The user said on YouTube that there has been speculation that the footage he shot was edited.
"I'm not a video guy, but if it's possible to prove whether a video has been altered or not, I will GLADLY provide the raw footage to anyone who is willing to do so," he said.
State election officials said they found a problem with a voting machine -- probably the same one, said Matthew Keeler, a spokesman for the Pennsylvania Department of State -- and recalibrated it.
On Facebook, more than 2 million people were talking about Obama and more than 950,000 were talking about Romney.
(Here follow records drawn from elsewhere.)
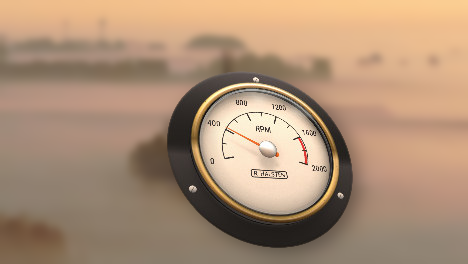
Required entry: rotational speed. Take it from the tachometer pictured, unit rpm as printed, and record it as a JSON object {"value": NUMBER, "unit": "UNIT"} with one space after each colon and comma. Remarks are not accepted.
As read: {"value": 400, "unit": "rpm"}
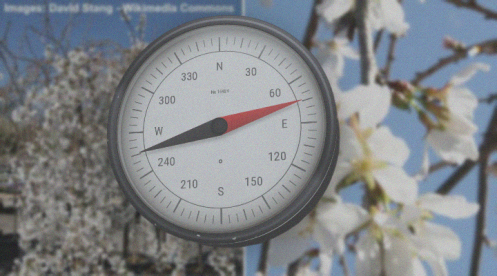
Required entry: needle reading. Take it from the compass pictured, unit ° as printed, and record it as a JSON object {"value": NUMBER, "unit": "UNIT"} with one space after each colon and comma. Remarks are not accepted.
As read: {"value": 75, "unit": "°"}
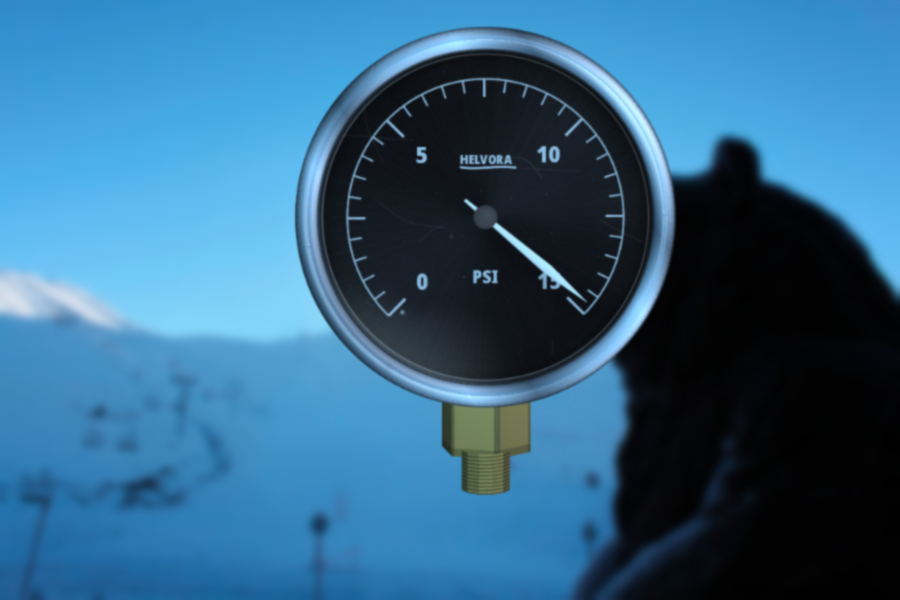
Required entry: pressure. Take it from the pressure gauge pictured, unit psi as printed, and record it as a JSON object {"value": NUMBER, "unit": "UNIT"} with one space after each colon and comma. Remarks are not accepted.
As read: {"value": 14.75, "unit": "psi"}
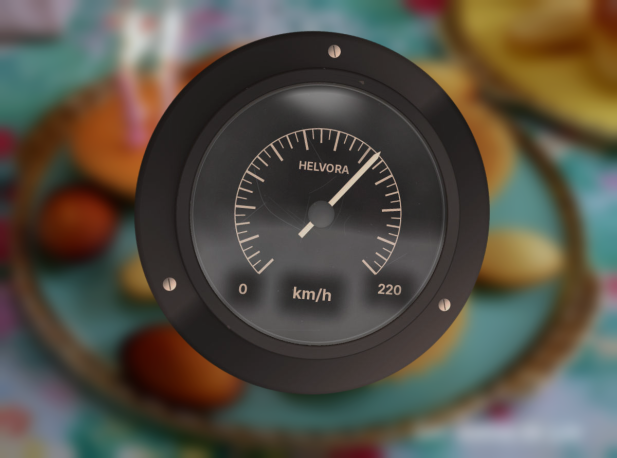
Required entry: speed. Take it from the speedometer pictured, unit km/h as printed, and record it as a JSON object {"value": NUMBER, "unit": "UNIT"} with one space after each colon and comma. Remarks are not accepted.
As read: {"value": 145, "unit": "km/h"}
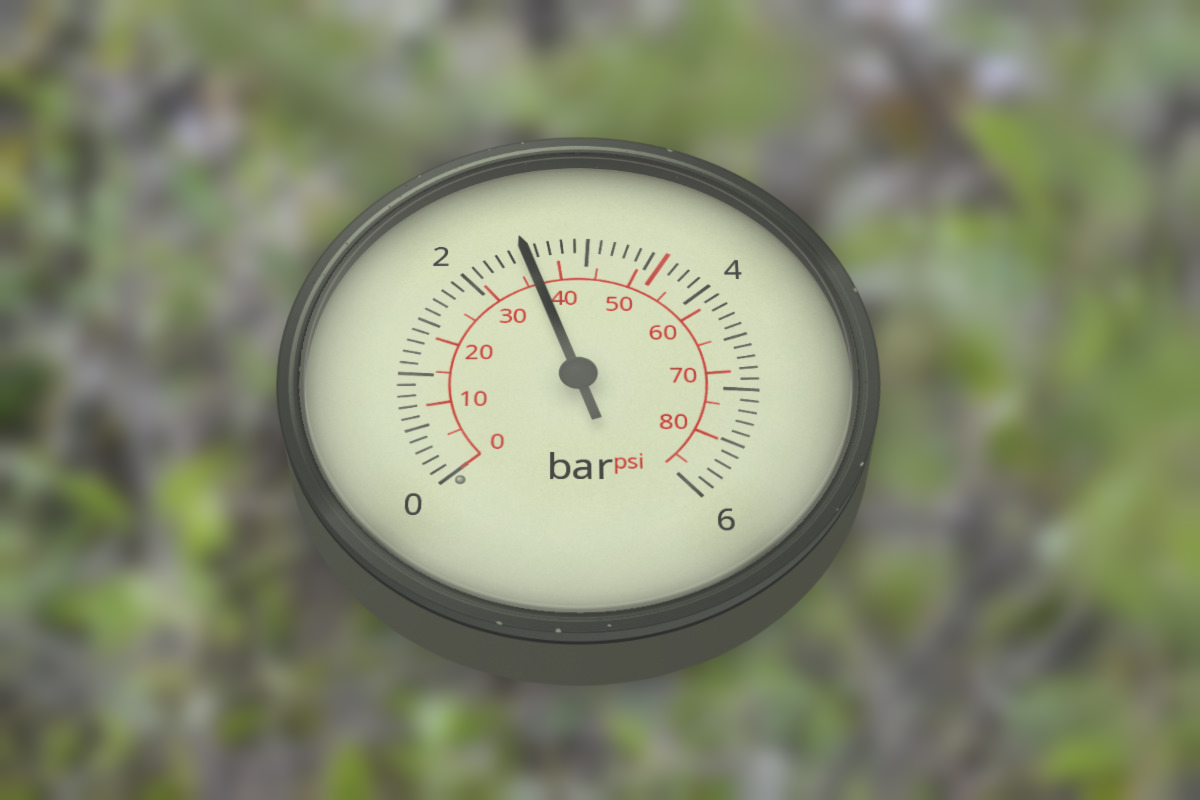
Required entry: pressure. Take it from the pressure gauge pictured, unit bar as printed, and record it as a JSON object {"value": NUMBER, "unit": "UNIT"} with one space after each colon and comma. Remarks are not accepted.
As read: {"value": 2.5, "unit": "bar"}
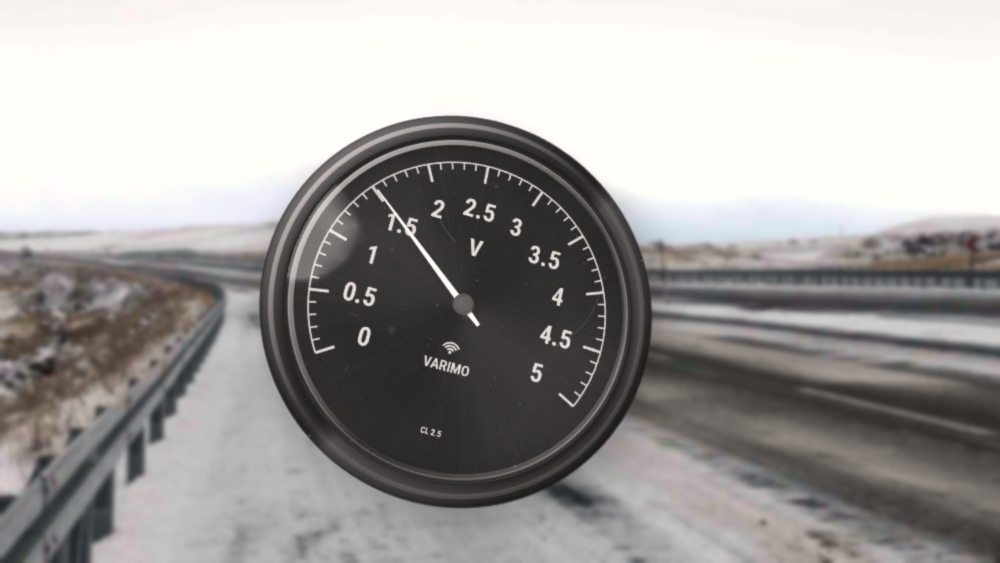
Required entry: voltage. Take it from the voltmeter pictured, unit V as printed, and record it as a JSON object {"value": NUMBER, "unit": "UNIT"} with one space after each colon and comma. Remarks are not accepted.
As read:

The social media giant said 8.3 million people on Facebook said they voted.
And there isn't a major media event without a series of Web-related mishaps or inaccurate information that spreads on social sites.
The Cincinnati Enquirer on its website, Cincinnati.com, posted a front-page link to a chart with dummy data, created as a design template for election results, that showed Romney in the lead. The link was tweeted by the Drudge Report, which wrote, "Early count in Ohio gives Romney 92,000 vote lead." It was retweeted more than 1,390 times.
The paper, owned by USA TODAY parent company Gannett, pulled the page, saying, "No votes have been counted yet -- by law, counting doesn't start until the polls close. Cincinnati.com regrets the error."
The Associated Press called Michigan for Romney and quickly corrected to say Obama won the state before the error hit social media, but not before The Wall Street Journal sent out an e-mail alert to its subscribers.